-- Task to complete --
Copy every line from the records below that holds the word "Frauen".

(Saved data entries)

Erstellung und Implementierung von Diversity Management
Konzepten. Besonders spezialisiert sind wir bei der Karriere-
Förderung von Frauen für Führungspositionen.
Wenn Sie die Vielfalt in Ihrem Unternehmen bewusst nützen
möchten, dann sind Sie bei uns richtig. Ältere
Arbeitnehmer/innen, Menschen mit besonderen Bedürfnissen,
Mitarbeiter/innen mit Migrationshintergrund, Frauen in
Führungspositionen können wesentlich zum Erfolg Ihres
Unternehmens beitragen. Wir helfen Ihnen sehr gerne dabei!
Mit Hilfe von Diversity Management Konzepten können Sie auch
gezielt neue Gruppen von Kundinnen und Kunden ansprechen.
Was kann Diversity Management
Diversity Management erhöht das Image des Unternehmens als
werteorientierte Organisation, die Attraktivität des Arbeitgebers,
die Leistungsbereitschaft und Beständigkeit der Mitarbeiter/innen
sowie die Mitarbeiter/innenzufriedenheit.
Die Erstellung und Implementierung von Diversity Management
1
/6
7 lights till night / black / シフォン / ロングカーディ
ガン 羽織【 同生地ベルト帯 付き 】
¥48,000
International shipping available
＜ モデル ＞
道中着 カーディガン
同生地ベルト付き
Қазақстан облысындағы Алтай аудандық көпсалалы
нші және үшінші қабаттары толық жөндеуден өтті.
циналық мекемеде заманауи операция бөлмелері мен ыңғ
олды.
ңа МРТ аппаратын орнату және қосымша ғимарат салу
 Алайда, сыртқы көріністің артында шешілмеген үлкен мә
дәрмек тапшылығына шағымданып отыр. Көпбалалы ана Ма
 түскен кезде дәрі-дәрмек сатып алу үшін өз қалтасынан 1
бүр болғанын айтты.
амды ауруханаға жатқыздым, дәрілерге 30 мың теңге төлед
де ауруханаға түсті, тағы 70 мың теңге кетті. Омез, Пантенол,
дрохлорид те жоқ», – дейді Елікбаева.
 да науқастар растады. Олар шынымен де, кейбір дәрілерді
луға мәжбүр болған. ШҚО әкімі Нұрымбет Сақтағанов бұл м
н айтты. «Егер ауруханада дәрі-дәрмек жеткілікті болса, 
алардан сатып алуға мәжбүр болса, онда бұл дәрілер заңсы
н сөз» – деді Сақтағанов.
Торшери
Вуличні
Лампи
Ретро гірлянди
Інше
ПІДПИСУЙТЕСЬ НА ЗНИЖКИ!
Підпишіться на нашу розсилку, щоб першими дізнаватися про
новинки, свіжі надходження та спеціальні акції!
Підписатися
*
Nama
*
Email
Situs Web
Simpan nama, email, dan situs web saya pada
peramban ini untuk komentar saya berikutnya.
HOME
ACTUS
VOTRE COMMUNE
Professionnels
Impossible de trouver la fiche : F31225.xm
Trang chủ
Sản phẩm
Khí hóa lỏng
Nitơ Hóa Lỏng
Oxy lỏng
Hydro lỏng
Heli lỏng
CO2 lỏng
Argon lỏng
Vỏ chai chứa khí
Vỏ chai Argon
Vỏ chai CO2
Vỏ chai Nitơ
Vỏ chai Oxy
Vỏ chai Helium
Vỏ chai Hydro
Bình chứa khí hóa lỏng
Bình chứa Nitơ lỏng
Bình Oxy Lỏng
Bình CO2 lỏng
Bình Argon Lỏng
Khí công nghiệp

-- Exercise answer --
Förderung von Frauen für Führungspositionen.
Mitarbeiter/innen mit Migrationshintergrund, Frauen in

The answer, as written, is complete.